單疾泉默然而想,卻并不說話。那不是他要思考的事情。他也不想思考。
“往事已矣,我如今亦不知有何辦法補償。”關非故嘆道,“若朱大人有意,盡管開口,下月也可來洞庭湖畔一聚,我自當多有賠罪。”
“那就不必了,我還沒那閑暇走那么遠。”朱雀道,“不過我也是要警告你,不要鬧得太大了。所謂三支乃是旁門左流,自來遠遁江湖,你們門派之內有所聚會,這我不管,可若想借太子之勢有什么別的動作,也別怪我不講情面。”
“此事倒也正想向朱大人解釋幻生界可全沒有投仗太子之意,摩失當年濫殺無辜,早就被老朽逐出了門墻,只是我默兒天性敦厚,原與他有一些同門之誼,這次得他一封書信相邀,便私自出行,回去之后,我自當要他反省此事。”

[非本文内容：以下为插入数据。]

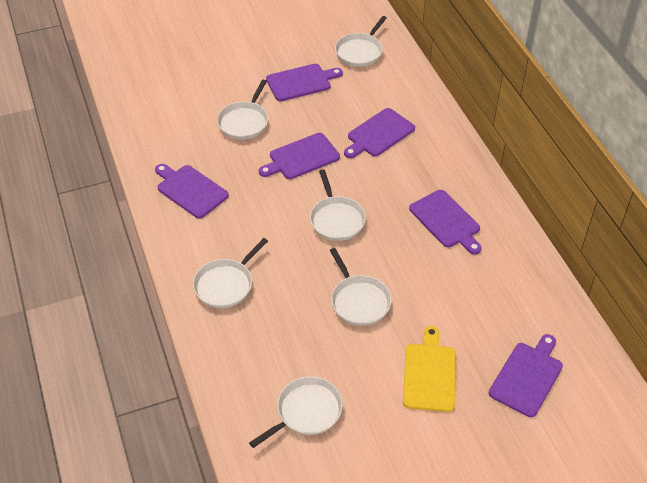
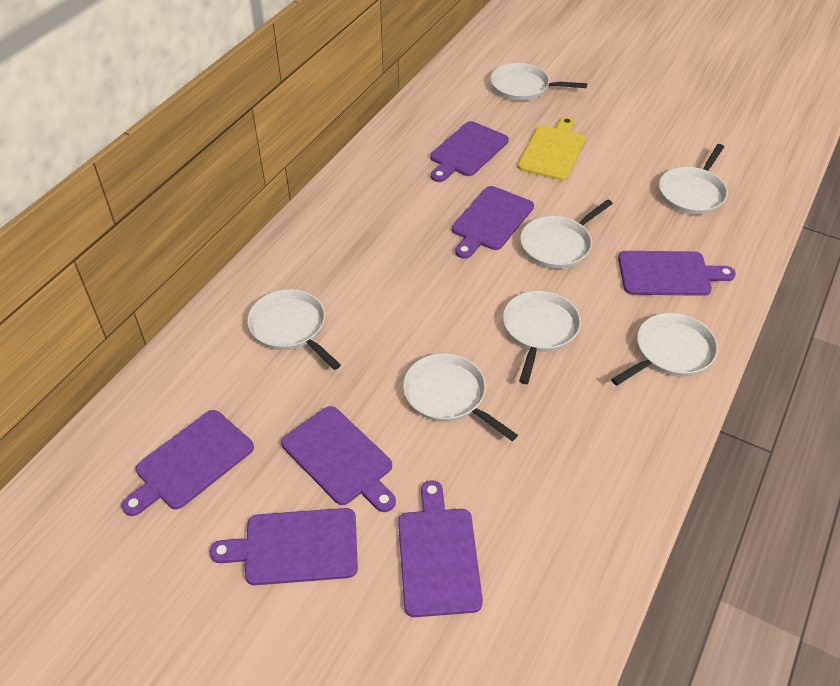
purple cutting board: 6 -> 7
white pan: 6 -> 7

“原來摩失不算你幻生界的人呵,那就好。我倒聽說這一次三支之會,他仍要前去”
“三支之會因實難得,有些門派也是人才凋零,所以師祖之訓,凡有過淵源者,都在受邀之列,這也是為防哪一支武學就此斷絕,豈不可惜,是以摩失雖已逐出門墻,卻也不妨礙參與此會。”

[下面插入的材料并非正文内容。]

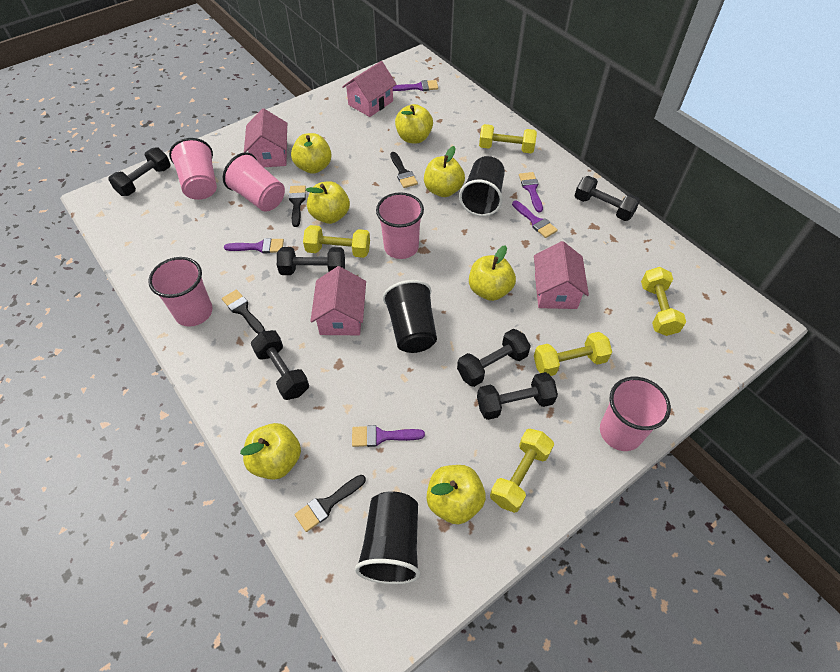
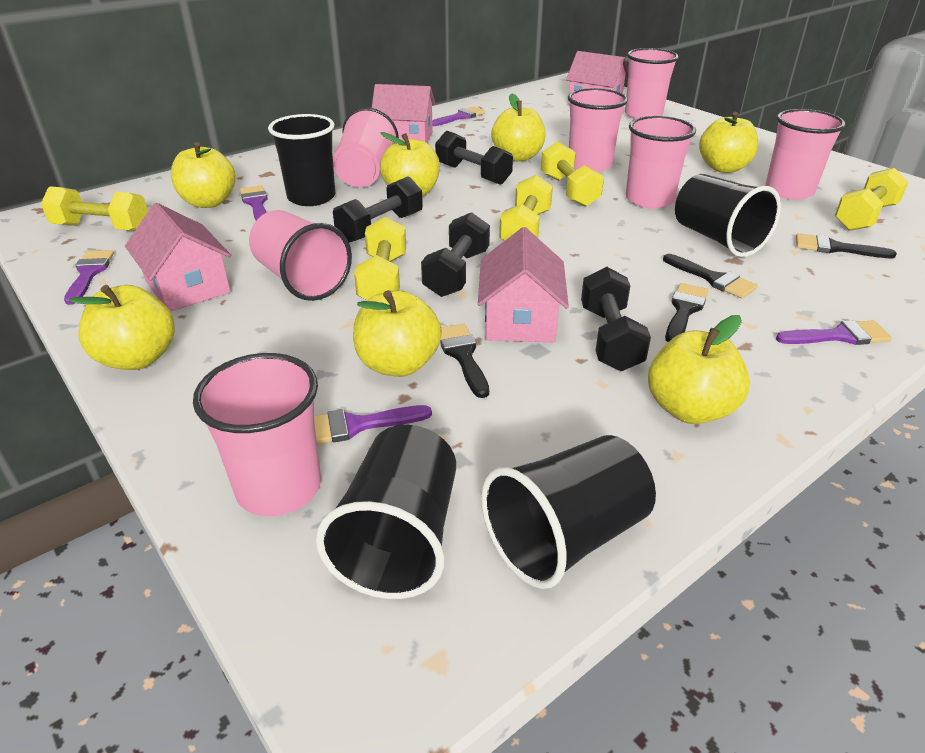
black cup: 3 -> 4
black dumbbell: 6 -> 4
pink cup: 5 -> 7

朱雀點一點頭。“那好。反正還有半月工夫,你先回去,秋葵是不是參會,我再考慮兩日決定。”
關非故看著秋葵。“我自是希望她能來,只是”
他輕輕一嘆。“我若有女兒,也自當愛護如此的。”
秋葵對他卻似仍有戒心,雖目與之對視,卻繃緊臉不發一言。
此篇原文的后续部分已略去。